Written request> Copy the rows below, changing each "common name" to "vernacular name" and leaving everything else untouched.

= = = = =

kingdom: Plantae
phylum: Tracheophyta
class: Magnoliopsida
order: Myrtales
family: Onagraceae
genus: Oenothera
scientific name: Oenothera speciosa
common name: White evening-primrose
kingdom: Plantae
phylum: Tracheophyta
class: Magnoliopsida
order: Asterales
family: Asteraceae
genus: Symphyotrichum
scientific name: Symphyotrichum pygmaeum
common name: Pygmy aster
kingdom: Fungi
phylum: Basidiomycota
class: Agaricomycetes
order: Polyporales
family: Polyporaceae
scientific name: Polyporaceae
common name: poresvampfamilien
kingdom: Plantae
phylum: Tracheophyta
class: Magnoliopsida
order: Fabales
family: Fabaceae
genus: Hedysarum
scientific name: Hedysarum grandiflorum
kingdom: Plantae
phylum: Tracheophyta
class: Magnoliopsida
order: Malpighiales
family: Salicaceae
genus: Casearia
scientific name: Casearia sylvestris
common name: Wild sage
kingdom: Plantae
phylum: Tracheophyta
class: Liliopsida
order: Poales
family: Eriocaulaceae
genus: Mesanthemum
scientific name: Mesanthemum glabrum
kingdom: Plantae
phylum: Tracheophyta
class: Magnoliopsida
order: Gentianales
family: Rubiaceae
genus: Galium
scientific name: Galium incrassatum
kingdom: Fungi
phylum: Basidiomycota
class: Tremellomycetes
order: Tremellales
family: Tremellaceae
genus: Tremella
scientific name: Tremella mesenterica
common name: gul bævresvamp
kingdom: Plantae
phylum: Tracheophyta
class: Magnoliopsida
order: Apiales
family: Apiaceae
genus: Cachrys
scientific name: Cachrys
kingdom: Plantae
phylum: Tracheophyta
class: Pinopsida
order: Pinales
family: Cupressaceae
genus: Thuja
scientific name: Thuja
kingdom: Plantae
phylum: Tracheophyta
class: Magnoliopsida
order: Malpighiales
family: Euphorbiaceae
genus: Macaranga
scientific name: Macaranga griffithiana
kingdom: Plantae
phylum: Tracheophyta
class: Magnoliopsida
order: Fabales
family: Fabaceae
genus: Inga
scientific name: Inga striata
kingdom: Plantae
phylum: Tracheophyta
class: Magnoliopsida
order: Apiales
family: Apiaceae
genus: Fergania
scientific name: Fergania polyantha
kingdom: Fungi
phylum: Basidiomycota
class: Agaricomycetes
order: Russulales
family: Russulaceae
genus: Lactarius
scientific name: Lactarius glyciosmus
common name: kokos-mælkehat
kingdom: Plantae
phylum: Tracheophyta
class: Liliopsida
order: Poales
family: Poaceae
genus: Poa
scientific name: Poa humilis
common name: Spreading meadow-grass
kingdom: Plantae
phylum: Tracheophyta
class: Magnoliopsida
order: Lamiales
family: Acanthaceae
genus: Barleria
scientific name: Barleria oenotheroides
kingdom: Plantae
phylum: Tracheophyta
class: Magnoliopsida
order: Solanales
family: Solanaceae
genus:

= = = = =

Finished task>
kingdom: Plantae
phylum: Tracheophyta
class: Magnoliopsida
order: Myrtales
family: Onagraceae
genus: Oenothera
scientific name: Oenothera speciosa
vernacular name: White evening-primrose
kingdom: Plantae
phylum: Tracheophyta
class: Magnoliopsida
order: Asterales
family: Asteraceae
genus: Symphyotrichum
scientific name: Symphyotrichum pygmaeum
vernacular name: Pygmy aster
kingdom: Fungi
phylum: Basidiomycota
class: Agaricomycetes
order: Polyporales
family: Polyporaceae
scientific name: Polyporaceae
vernacular name: poresvampfamilien
kingdom: Plantae
phylum: Tracheophyta
class: Magnoliopsida
order: Fabales
family: Fabaceae
genus: Hedysarum
scientific name: Hedysarum grandiflorum
kingdom: Plantae
phylum: Tracheophyta
class: Magnoliopsida
order: Malpighiales
family: Salicaceae
genus: Casearia
scientific name: Casearia sylvestris
vernacular name: Wild sage
kingdom: Plantae
phylum: Tracheophyta
class: Liliopsida
order: Poales
family: Eriocaulaceae
genus: Mesanthemum
scientific name: Mesanthemum glabrum
kingdom: Plantae
phylum: Tracheophyta
class: Magnoliopsida
order: Gentianales
family: Rubiaceae
genus: Galium
scientific name: Galium incrassatum
kingdom: Fungi
phylum: Basidiomycota
class: Tremellomycetes
order: Tremellales
family: Tremellaceae
genus: Tremella
scientific name: Tremella mesenterica
vernacular name: gul bævresvamp
kingdom: Plantae
phylum: Tracheophyta
class: Magnoliopsida
order: Apiales
family: Apiaceae
genus: Cachrys
scientific name: Cachrys
kingdom: Plantae
phylum: Tracheophyta
class: Pinopsida
order: Pinales
family: Cupressaceae
genus: Thuja
scientific name: Thuja
kingdom: Plantae
phylum: Tracheophyta
class: Magnoliopsida
order: Malpighiales
family: Euphorbiaceae
genus: Macaranga
scientific name: Macaranga griffithiana
kingdom: Plantae
phylum: Tracheophyta
class: Magnoliopsida
order: Fabales
family: Fabaceae
genus: Inga
scientific name: Inga striata
kingdom: Plantae
phylum: Tracheophyta
class: Magnoliopsida
order: Apiales
family: Apiaceae
genus: Fergania
scientific name: Fergania polyantha
kingdom: Fungi
phylum: Basidiomycota
class: Agaricomycetes
order: Russulales
family: Russulaceae
genus: Lactarius
scientific name: Lactarius glyciosmus
vernacular name: kokos-mælkehat
kingdom: Plantae
phylum: Tracheophyta
class: Liliopsida
order: Poales
family: Poaceae
genus: Poa
scientific name: Poa humilis
vernacular name: Spreading meadow-grass
kingdom: Plantae
phylum: Tracheophyta
class: Magnoliopsida
order: Lamiales
family: Acanthaceae
genus: Barleria
scientific name: Barleria oenotheroides
kingdom: Plantae
phylum: Tracheophyta
class: Magnoliopsida
order: Solanales
family: Solanaceae
genus:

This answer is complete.